When Naima follows Sergio home, the carefree musician presents her with a strange proposal: Spend a full day in each other’s company, keep no secrets, and screw the outside world. At first, Naima’s too committed to her acting ambitions, but a sudden development leaves her jobless, and soon she’s writhing with Sergio in bed and rambling about the meaning of life. Lazy sex, playful moments at the piano, and ample existential chatter ensues.
Arteta has been exploring the gentle comedic rhythms of bored Angelenos since his breakout “Star Maps” more than 20 years ago, and the movie works best when it simply observes its characters’ pillow talk. (There are a handful of textured moments, where small gestures and glances say more than minutes of banter, worthy of Claude Chabrol.)
That’s not quite enough to compensate for a meandering third act, when of course all the tension between the women comes to the foreground in a screaming match. It doesn’t help that, while Shawkat gives Naima a credible blend of anxiousness and melancholy, the combustible Sergio seems like a half-formed character whose odd circumstances — a nice home and confidence in her artistic abilities — don’t quite gel with the reality of her circumstances. She’s a walking paradox: an angel designed to free Naima from her insecurities, and on some level, a contributor to them. “Duck Butter” never resolves that dichotomy, and her behavior extends to the movie’s tone, which oscillates from goofy toilet humor to tender exchanges without finding the happy medium to justify its big swings.

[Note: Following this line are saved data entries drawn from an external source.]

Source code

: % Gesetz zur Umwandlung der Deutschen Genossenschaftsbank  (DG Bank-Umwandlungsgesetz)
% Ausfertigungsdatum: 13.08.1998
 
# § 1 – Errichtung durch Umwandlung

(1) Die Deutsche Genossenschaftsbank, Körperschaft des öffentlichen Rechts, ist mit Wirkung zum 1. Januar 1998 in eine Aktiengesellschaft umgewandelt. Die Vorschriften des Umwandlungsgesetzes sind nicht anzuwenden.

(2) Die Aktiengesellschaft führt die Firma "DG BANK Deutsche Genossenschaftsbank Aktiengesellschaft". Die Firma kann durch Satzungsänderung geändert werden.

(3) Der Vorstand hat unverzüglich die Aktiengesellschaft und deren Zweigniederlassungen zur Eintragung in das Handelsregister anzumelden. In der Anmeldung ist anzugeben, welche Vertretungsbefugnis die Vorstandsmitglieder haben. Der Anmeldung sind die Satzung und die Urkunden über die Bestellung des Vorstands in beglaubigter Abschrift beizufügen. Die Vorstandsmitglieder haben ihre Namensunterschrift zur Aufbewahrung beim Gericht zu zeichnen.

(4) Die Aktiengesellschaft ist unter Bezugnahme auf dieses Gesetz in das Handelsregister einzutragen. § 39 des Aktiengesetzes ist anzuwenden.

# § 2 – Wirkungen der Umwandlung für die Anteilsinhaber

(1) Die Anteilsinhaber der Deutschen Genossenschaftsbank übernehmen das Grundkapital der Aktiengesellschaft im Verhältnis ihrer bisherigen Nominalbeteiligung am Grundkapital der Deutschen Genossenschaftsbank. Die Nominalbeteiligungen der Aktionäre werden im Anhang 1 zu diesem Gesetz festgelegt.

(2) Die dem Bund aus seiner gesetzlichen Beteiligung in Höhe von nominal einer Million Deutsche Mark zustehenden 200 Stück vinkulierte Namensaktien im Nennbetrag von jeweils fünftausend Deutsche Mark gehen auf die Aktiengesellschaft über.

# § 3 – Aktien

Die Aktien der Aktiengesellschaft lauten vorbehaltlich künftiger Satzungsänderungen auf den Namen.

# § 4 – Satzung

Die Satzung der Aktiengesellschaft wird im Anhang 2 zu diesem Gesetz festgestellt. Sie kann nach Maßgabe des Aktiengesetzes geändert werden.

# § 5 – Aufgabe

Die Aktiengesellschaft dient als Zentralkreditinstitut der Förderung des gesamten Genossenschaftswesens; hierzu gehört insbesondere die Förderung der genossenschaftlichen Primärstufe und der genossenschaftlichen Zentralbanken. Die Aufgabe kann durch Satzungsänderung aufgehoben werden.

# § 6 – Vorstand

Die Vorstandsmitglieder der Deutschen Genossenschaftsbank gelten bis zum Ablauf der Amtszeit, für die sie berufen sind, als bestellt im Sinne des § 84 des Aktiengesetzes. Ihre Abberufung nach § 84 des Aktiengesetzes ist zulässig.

Nevertheless, “Duck Butter” remains a likable high-concept experiment, and it evades the trappings of its twee premise by resisting the romanticism Naima seeks. She’s destined to screw things up for herself, just like everyone else, and it’s refreshing to see a lesbian romance riff on this well-worn material without trying to make Naima’s sexual proclivities into a story point.
As a whole, it’s a gentle character study we’ve seen before, but Shawkat — whose work on “Search Party” and “Arrested Development” show her remarkable range — has enough grasp of these narrative tropes to wield them with confidence. The movie amounts to a tame, forgettable doodle, as if designed to imitate the scruffy Duplass movies that Naima worships; for Shawkat, however, it’s a promising step in a new direction that suggests a far more confident artist than the one she plays onscreen.
“Duck Butter” premiered at the 2018 Tribeca Film Festival. The Orchard will release it later this year.